Milliarden-Deal Russische Sberbank verkauft türkische Denizbank

Die fünftgrößte türkische Bank wird nicht mehr zur russischen Sberbank gehören: Das Geldhaus Emirates NBD kauft die Denizbank und baut mit dem Deal seine Position im Nahen Osten, in Nordafrika und in der Türkei aus.

Die russische Sberbank und die türkische Denizbank in Istanbul
REUTERS

Die russische Sberbank und die türkische Denizbank in Istanbul


Die russische Sberbank trennt sich von ihrer türkischen Tochter. Sie verkauft die Denizbank für umgerechnet 2,7 Milliarden Euro an das Geldhaus Emirates NBD aus den Vereinigten Arabischen Emiraten, wie die Banken mitteilten.

Als Grund nannte Sberbank-Chef Herman Gref einen Strategiewechsel im internationalen Geschäft. Die Trennung ermögliche es, "dass wir uns auf die Entwicklung des Ökosystems der Sberbank konzentrieren".

Im Januar hatte er davon gesprochen, dass der türkische Markt schwieriger und die Konkurrenz härter würden.
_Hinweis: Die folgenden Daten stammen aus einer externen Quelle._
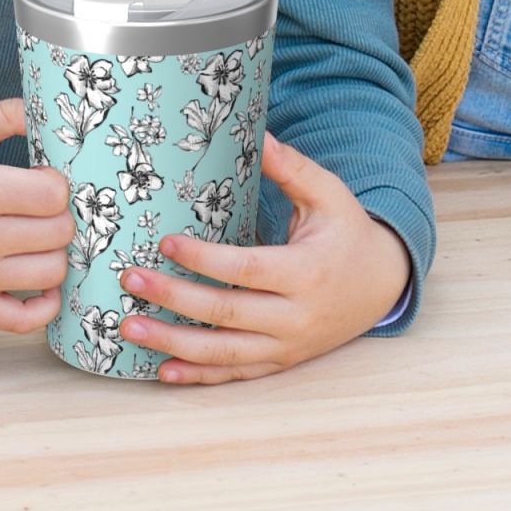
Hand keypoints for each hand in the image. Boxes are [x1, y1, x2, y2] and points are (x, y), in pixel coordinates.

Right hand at [0, 98, 72, 332]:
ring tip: (41, 232)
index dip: (58, 181)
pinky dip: (44, 306)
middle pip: (57, 233)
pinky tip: (42, 279)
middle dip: (62, 213)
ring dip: (57, 251)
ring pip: (50, 274)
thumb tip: (48, 111)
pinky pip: (21, 322)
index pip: (51, 195)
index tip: (44, 176)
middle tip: (44, 203)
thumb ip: (3, 114)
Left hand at [117, 133, 411, 383]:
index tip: (166, 243)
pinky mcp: (281, 362)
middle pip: (225, 313)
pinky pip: (235, 375)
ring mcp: (288, 346)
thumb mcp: (329, 195)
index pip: (246, 269)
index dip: (204, 259)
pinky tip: (162, 372)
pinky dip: (197, 377)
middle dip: (173, 298)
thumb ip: (292, 168)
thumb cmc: (348, 232)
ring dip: (172, 344)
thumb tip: (259, 134)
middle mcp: (297, 316)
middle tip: (130, 280)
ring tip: (128, 329)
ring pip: (223, 353)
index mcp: (308, 272)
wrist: (382, 285)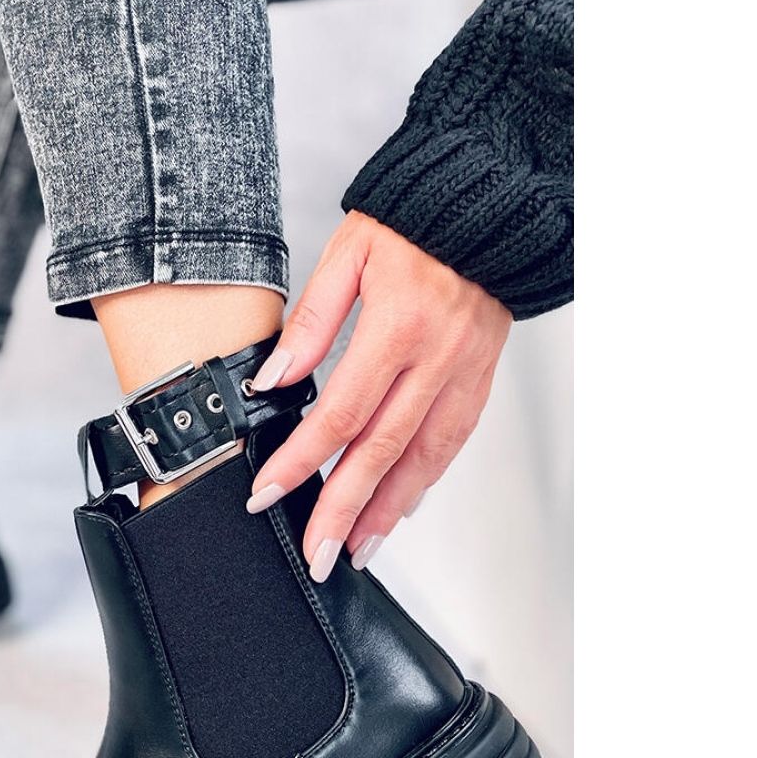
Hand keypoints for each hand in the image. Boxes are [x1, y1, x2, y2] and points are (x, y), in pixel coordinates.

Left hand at [246, 212, 510, 579]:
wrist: (488, 203)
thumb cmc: (413, 223)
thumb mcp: (348, 254)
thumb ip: (311, 321)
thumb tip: (275, 380)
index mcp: (398, 326)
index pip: (340, 412)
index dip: (301, 460)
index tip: (268, 494)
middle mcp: (437, 357)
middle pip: (382, 450)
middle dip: (344, 509)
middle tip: (318, 553)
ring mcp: (465, 372)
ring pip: (424, 457)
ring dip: (388, 510)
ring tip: (357, 548)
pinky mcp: (481, 377)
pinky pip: (453, 440)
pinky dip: (424, 480)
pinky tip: (400, 507)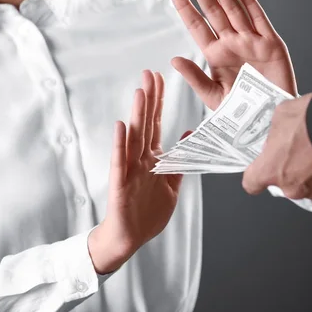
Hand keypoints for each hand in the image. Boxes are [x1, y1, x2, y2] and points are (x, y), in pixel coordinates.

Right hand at [88, 70, 185, 273]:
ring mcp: (129, 170)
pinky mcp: (120, 184)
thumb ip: (179, 161)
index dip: (159, 102)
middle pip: (146, 124)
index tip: (160, 78)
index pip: (156, 124)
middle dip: (149, 99)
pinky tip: (120, 126)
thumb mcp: (171, 185)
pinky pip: (120, 162)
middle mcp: (140, 159)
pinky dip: (120, 145)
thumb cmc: (148, 212)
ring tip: (139, 92)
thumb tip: (191, 134)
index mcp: (153, 159)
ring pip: (134, 138)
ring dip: (137, 115)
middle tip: (150, 73)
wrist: (129, 237)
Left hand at [169, 0, 297, 109]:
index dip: (185, 6)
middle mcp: (232, 44)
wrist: (270, 122)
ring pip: (234, 10)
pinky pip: (259, 20)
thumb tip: (175, 59)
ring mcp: (251, 42)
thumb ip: (195, 78)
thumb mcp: (214, 97)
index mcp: (215, 56)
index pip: (196, 25)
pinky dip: (250, 3)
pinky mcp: (271, 45)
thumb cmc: (242, 113)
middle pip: (213, 12)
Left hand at [242, 93, 311, 203]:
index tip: (261, 167)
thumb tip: (279, 133)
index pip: (252, 183)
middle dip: (291, 168)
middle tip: (302, 148)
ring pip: (308, 185)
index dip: (257, 175)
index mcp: (271, 169)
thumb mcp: (285, 113)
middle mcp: (291, 188)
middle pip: (284, 182)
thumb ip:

Russlands größte Bank hatte die Denizbank 2012 für umgerechnet knapp drei Milliarden Euro gekauft.

Vize-Verwaltungsratschef der Emirates NBD, Hesham Abdulla Al Qassim, sagte, die Bank der Vereinigten Arabischen Emirate werde durch die Übernahme zu einer führenden Bank im Nahen Osten, Nordafrika und der Türkei.

Die Aktien der Denizbank fielen um fast 20 Prozent auf 6,36 türkische Lira, die Papiere von NBD legten in der Spitze um 8,4 Prozent zu.

Übernahme noch in diesem Jahr

Die Aufsichtsbehörden in Russland, der Türkei und den Vereinigten Arabischen Emiraten müssen dem Geschäft noch zustimmen. Es soll 2018 abgeschlossen werden.

Die Denizbank ist die fünftgrößte Privatbank der Türkei mit einer Bilanzsumme von umgerechnet 31,5 Milliarden Euro. Sie betreibt 741 Filialen, davon 43 außerhalb der Türkei. In Österreich und Deutschland beschäftigt die Denizbank nach eigenen Angaben insgesamt 480 Mitarbeiter. In Österreich hat sie 27 Filialen, in Deutschland ist sie an 16 Standorten vertreten.

Emirates NBD ist neben den Vereinigten Arabischen Emiraten auch in Ägypten, Saudi-Arabien, Indien, Singapur und Großbritannien vertreten. Darüber hinaus hat die Bank Repräsentanzen in China und Indonesien.

Angespanntes Verhältnis seit Katar-Blockade

Die Beziehungen zwischen der Türkei und den Vereinigten Arabischen Emiraten sind angespannt, seitdem die Regierung in Ankara die Blockade der Golfstaaten gegen den Nachbarn Katar kritisierte.

Saudi-Arabien, die Vereinigten Arabischen Emirate, Bahrain und Ägypten hatten vergangenen Sommer die diplomatischen Verbindungen zu Katar gekappt. Sie warfen dem Emirat vor, es unterstütze Extremisten und verbünde sich mit Iran. Katar wies die Vorwürfe zurück.

Die Türkei ist ein enger Verbündeter Katars und unterhält in dem Golfemirat einen Militärstützpunkt. Die Türkei hat der Regierung in Doha auch mit Lebensmittellieferungen geholfen.